[e2e] [Fwd: RED-->ECN]

Thu Feb 1 08:53:13 PST 2001

Well, I think we have to define elephants, mice and maybe add a 3rd
category, ants. From a TCP point of vew, I would say that elephants are
those sessions whose behavior approaches the asymptotic behavior of the
"congestion avoidance" phase, mice are those whose behavior is
essentially limited by the slow-start algorithm, and ants are those who
simply exchange a couple packets, and are thus not affected at all, even
by slow start.

In the current TCP spec, an application in slow start mode will exchange
N packets in log2(N/X) round trips, where X is the initial window. The
average window will be N/log2(X), unless the session encounters a packet
loss. These are the ants: their rate is not limited by losses.

If the current packet loss is L, the average interval between losses
will be 1/L. If the number N is larger than 1/L, but not much larger,
then the window before the loss wil be approximately 1/2L, and after the
first loss will be 1/4L, and that will probably be sufficient to carry
the remaining packets. These sessions, that carry about 1/L packets, are
the mice. The average window for the mice will be about
1/(L.(1-log2(L.X))). This is larger than the individual windows of ants.

The average window of elephants, according to the classic models, is
supposed to be 2/sqrt(L).

At the statistical equilibrium, the loss rate, or the RED marking rate,
is supposed to be such that everything stabilizes.

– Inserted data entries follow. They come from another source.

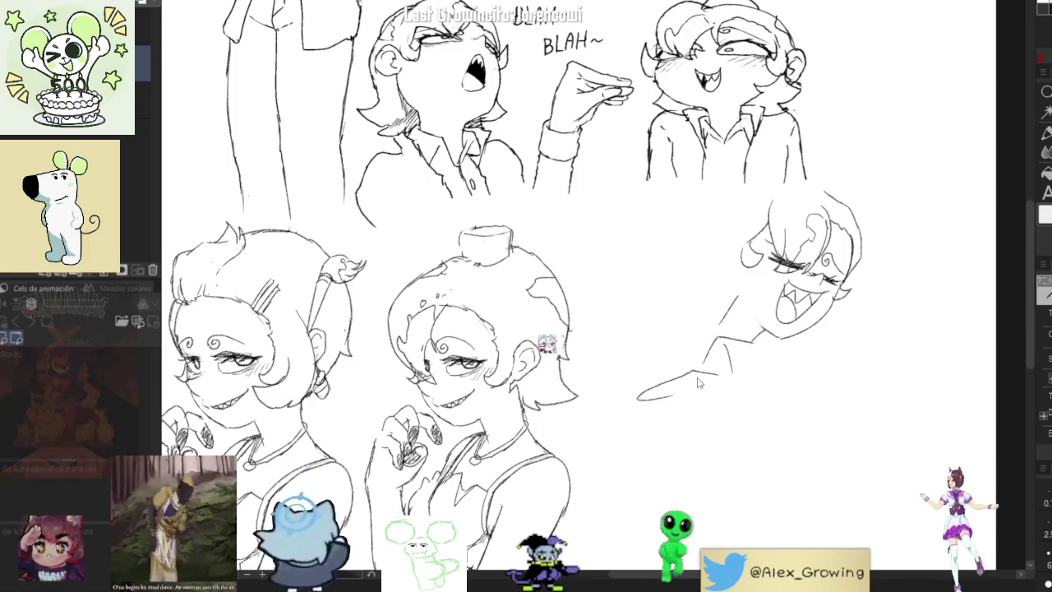
{"action": "key", "text": "ctrl+z"}
{"action": "left_click_drag", "start_coordinate": [699, 368], "coordinate": [635, 386]}
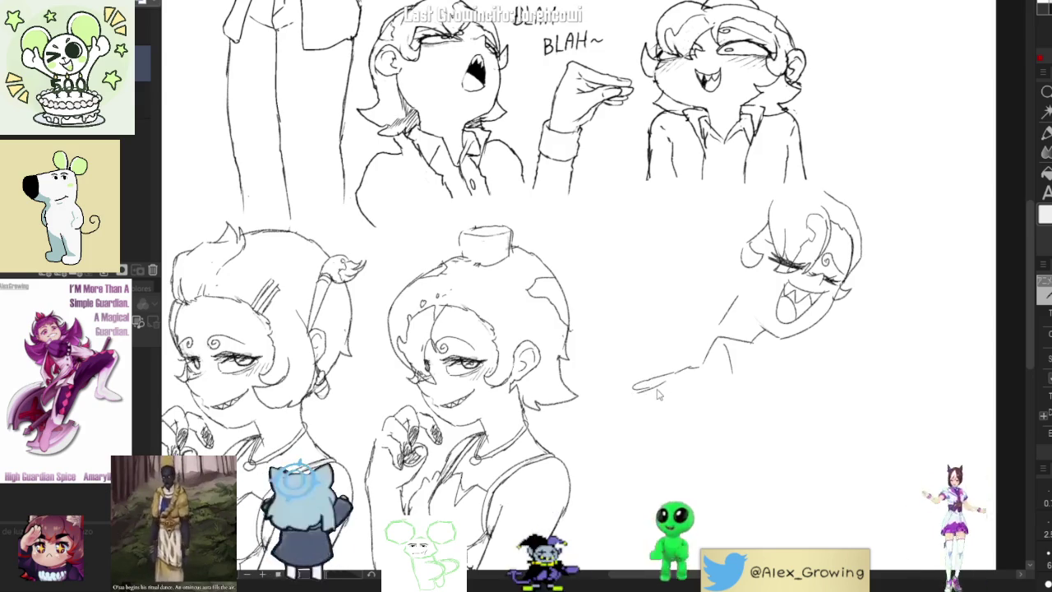
Sketch the open hand's fingers, outline and sleeve line, then lasso the laughing head
{"action": "left_click_drag", "start_coordinate": [628, 402], "coordinate": [670, 389]}
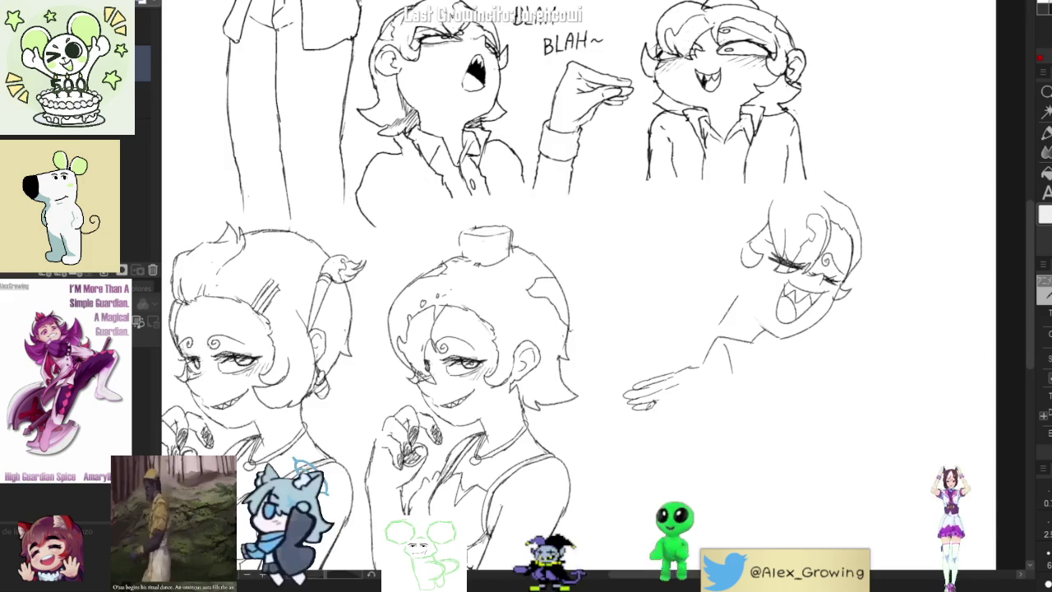
{"action": "left_click_drag", "start_coordinate": [682, 406], "coordinate": [715, 408]}
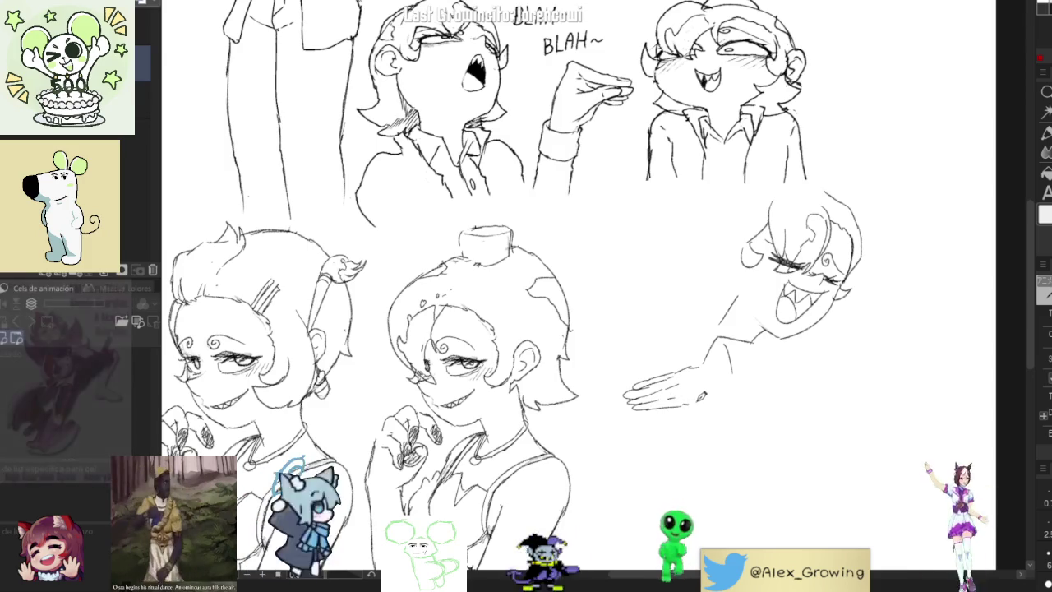
{"action": "mouse_move", "coordinate": [689, 363]}
{"action": "left_mouse_down"}
{"action": "mouse_move", "coordinate": [743, 378]}
{"action": "mouse_move", "coordinate": [739, 419]}
{"action": "left_mouse_up"}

For the large values
of L that we have today, of the order of 1%, the window of elephants
tend to be much larger than the window of mice. Assuming X=1, and L=4%,
the effective window of mice is about 4, and the asymptotic window of
elephants is 10: on average, the elephants run more than twice faster
than mice. From a selfish point of view, it makes sense for an
application to just keep one TCP connection open, rather than go back to
slow start with a new connection. 

But consider now what happens if we increase the capacity of the
network. We want to provide better services, faster transmission for
both elephants and mice, and for that we will tend toward lower loss
rates (or lower marking rates). Assume we drop the loss rate to 0.1%, a
value which is in fact mentioned in many service level agreements. The
average window of elephants increases to about 63, which is good: our
FTP transfer are now 6 time faster than they were on the congested link
that showed a 4% loss rate. But, at the same time, the effective window
of mice grows to about 91: now, mice are runnng faster than elephants.
There is much less incentive to string several mice together and make
them an elephant.

Lets pursue the exercize, increase the network capacity some more, so
that the loss rate drops to 0.01%. Life becomes even better for mice --
their average window increases to about 700, while the average window of
elephants is only 200. At this point, it pays to split the elephant into
a string of mice. For a large file transfer, one gets better results if
one closes the connection after about 10,000 packets, and restart a new
one. Isn't that funny?

Indeed, the root of the problem, from a control point of view, is that
the window of mice grows as 0(-1/(L.log(L)), while the window of
elephants grows as 0(1/sqrt(L)). As you decrease the loss rate, you make
life much better for mice than for elephants. 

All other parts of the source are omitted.